** Opening INFORMATION SHOWN block **

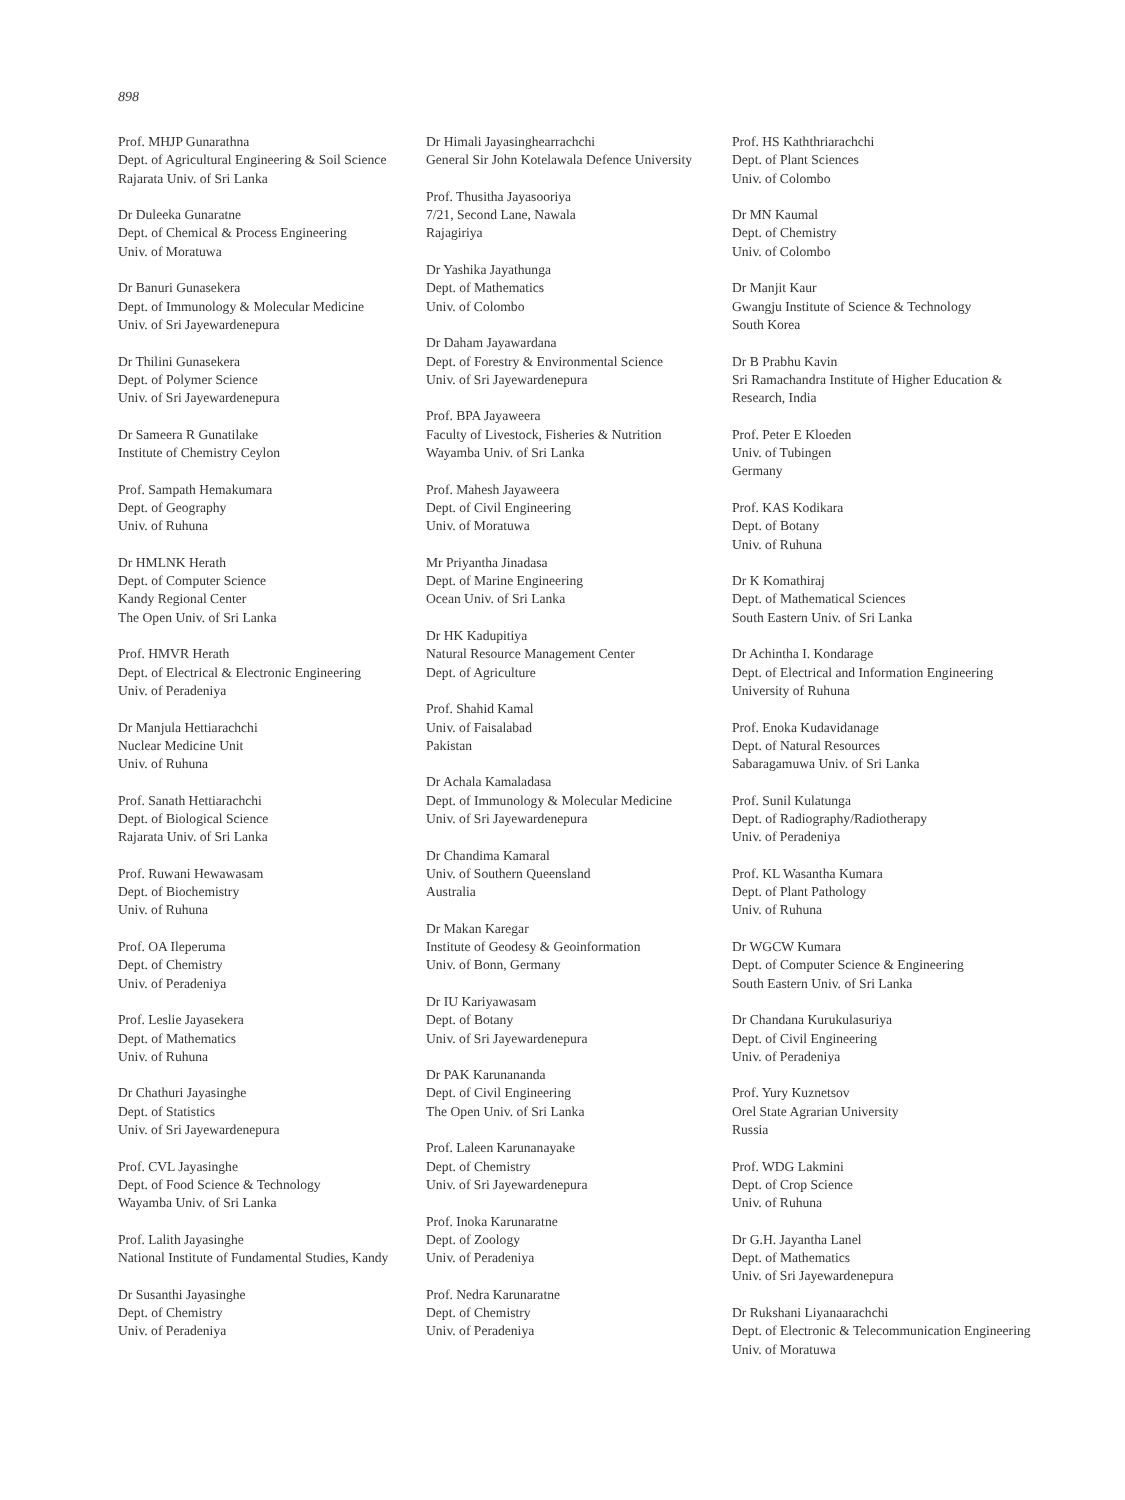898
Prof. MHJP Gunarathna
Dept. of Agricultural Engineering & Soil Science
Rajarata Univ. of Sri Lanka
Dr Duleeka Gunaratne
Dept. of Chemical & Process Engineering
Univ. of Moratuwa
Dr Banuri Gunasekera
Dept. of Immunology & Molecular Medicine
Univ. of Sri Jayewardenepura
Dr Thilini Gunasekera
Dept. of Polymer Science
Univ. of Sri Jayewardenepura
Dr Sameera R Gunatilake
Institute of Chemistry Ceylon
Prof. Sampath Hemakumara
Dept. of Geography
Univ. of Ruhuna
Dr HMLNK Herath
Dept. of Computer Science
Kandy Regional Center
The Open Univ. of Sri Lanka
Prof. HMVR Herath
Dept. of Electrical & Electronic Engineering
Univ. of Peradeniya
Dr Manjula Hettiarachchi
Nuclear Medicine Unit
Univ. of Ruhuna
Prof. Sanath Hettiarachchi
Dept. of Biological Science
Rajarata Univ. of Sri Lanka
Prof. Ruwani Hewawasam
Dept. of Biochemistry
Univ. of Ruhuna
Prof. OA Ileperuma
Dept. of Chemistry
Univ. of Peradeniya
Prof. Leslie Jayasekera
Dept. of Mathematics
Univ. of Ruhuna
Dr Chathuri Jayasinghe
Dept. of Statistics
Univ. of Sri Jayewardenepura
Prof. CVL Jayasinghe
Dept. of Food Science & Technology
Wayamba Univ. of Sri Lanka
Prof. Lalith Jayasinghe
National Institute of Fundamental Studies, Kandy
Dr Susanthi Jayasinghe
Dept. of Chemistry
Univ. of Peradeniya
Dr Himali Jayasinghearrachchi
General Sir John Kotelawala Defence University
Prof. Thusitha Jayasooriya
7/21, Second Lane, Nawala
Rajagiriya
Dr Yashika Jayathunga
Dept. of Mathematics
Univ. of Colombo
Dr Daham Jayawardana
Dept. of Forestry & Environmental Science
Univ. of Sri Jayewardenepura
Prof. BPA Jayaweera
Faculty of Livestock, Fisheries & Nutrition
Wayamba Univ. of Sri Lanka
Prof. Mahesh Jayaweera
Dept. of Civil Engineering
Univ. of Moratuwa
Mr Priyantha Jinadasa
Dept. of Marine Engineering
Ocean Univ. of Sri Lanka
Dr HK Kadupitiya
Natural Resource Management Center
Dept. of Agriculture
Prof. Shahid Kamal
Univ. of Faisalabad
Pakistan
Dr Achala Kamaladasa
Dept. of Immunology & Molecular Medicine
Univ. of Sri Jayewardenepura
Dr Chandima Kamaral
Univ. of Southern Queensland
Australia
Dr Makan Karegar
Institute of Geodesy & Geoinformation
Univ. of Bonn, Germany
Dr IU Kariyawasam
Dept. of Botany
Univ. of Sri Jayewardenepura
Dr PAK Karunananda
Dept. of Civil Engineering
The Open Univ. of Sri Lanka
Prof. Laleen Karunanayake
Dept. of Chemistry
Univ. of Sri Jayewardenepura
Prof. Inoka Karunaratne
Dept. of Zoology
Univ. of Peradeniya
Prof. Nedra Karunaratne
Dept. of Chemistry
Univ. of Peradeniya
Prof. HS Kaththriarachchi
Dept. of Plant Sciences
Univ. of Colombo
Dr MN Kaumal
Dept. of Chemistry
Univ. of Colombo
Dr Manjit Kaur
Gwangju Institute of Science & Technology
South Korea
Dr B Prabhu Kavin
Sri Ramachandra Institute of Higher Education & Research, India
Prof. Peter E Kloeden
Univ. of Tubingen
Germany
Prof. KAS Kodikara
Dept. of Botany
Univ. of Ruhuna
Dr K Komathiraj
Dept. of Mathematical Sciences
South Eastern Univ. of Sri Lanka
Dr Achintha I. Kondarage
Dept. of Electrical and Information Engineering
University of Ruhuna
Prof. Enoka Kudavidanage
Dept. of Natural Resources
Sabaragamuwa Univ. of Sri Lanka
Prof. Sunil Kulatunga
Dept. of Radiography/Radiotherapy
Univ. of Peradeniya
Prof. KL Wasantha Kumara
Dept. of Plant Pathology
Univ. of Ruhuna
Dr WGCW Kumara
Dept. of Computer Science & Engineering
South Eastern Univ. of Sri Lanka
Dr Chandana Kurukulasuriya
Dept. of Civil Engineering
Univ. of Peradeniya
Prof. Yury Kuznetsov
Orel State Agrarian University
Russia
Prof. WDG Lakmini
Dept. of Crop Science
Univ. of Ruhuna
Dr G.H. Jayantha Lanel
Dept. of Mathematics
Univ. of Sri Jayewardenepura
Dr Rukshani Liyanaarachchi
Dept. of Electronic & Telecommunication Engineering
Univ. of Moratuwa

** Closing INFORMATION SHOWN block **
** Opening INFORMATION SHOWN block **

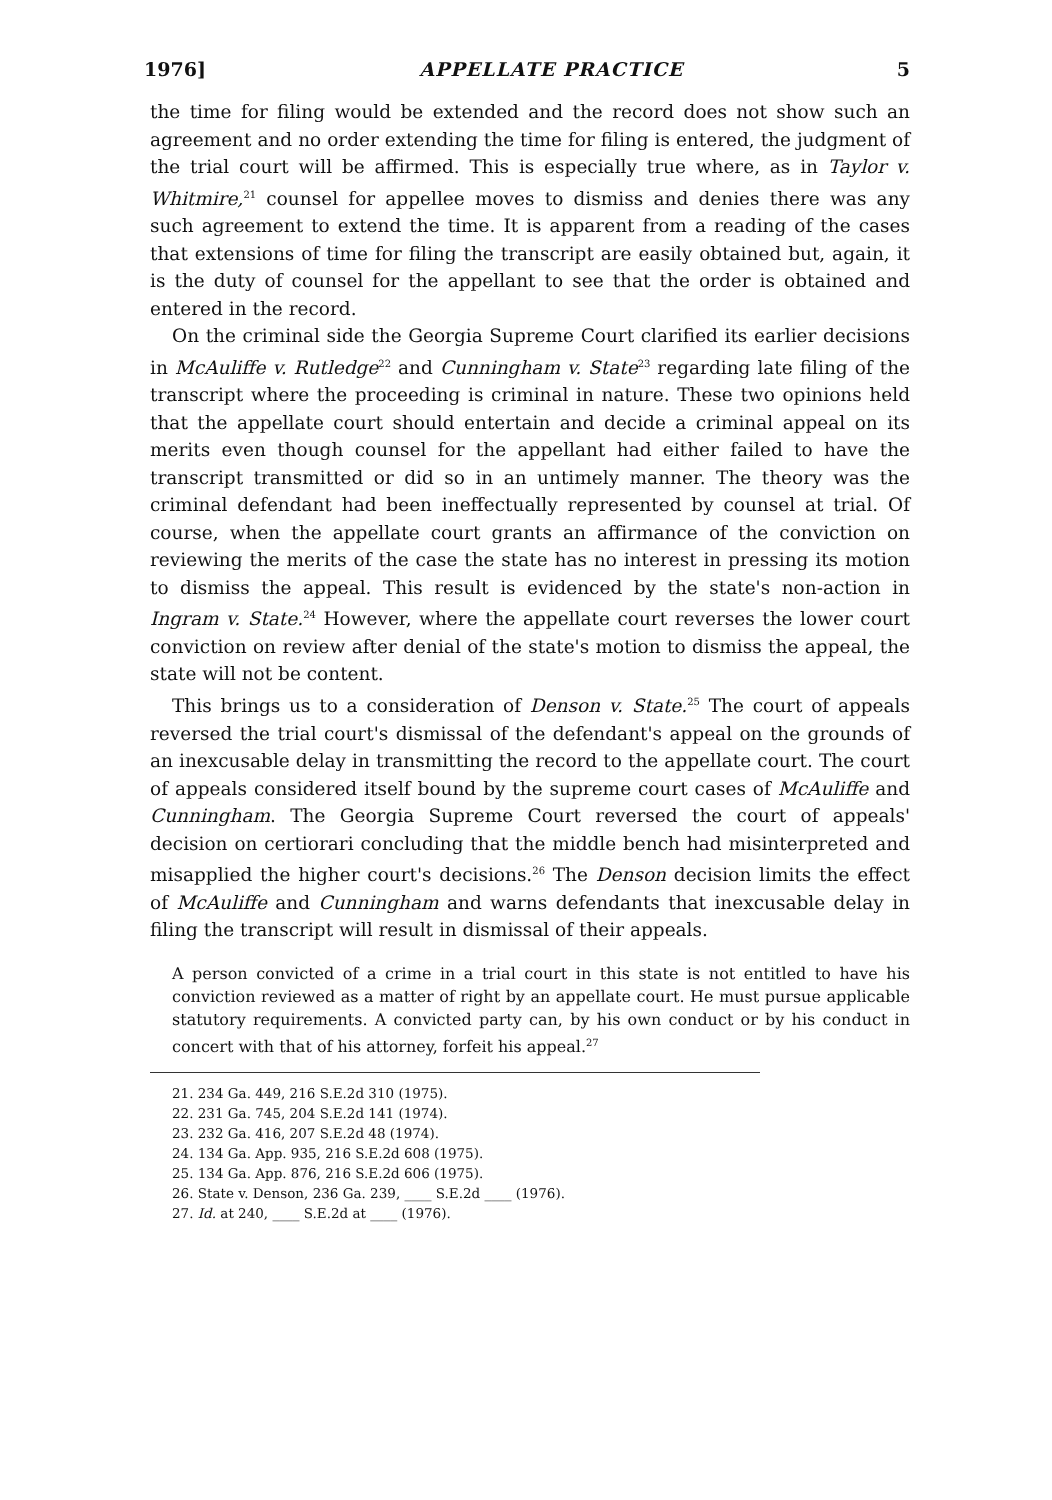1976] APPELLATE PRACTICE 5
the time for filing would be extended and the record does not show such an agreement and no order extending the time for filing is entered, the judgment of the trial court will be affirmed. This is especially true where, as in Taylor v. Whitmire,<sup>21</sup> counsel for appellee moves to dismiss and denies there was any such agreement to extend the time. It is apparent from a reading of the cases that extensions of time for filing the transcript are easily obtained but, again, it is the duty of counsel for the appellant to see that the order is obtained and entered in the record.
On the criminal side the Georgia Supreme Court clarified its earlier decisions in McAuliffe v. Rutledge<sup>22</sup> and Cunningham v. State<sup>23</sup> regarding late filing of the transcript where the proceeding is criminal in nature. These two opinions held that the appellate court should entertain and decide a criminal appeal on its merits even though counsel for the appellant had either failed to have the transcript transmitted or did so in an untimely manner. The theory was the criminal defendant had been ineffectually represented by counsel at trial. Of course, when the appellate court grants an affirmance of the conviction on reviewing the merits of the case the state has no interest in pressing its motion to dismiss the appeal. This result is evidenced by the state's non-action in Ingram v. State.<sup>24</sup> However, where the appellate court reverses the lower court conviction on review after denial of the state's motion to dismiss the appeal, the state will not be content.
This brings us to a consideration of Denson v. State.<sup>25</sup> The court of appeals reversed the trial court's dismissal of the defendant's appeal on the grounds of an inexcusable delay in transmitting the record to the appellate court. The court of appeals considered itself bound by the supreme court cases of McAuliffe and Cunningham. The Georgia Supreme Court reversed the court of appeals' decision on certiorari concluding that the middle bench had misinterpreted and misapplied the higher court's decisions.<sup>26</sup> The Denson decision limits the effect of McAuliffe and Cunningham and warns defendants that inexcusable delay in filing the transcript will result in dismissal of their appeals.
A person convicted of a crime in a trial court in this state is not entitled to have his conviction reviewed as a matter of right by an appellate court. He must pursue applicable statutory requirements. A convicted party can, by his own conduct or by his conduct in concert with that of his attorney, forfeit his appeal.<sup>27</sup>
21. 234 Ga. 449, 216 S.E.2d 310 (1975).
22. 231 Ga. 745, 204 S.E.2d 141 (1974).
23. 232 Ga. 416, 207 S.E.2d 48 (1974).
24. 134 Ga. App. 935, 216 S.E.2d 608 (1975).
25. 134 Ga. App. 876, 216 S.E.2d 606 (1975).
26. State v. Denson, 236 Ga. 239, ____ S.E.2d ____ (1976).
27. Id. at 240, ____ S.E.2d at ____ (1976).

** Closing INFORMATION SHOWN block **
** Opening INFORMATION SHOWN block **

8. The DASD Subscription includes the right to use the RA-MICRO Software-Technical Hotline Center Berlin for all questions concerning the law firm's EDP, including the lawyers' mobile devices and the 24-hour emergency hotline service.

** Closing INFORMATION SHOWN block **

TASK TO COMPLETE:
Of the lines above, retype only those from the line containing "Dr Himali Jayasinghearrachchi" through the line containing "Faculty of Livestock, Fisheries & Nutrition", including both, exactly.

RESPONSE TO THE EXERCISE:
Dr Himali Jayasinghearrachchi
General Sir John Kotelawala Defence University
Prof. Thusitha Jayasooriya
7/21, Second Lane, Nawala
Rajagiriya
Dr Yashika Jayathunga
Dept. of Mathematics
Univ. of Colombo
Dr Daham Jayawardana
Dept. of Forestry & Environmental Science
Univ. of Sri Jayewardenepura
Prof. BPA Jayaweera
Faculty of Livestock, Fisheries & Nutrition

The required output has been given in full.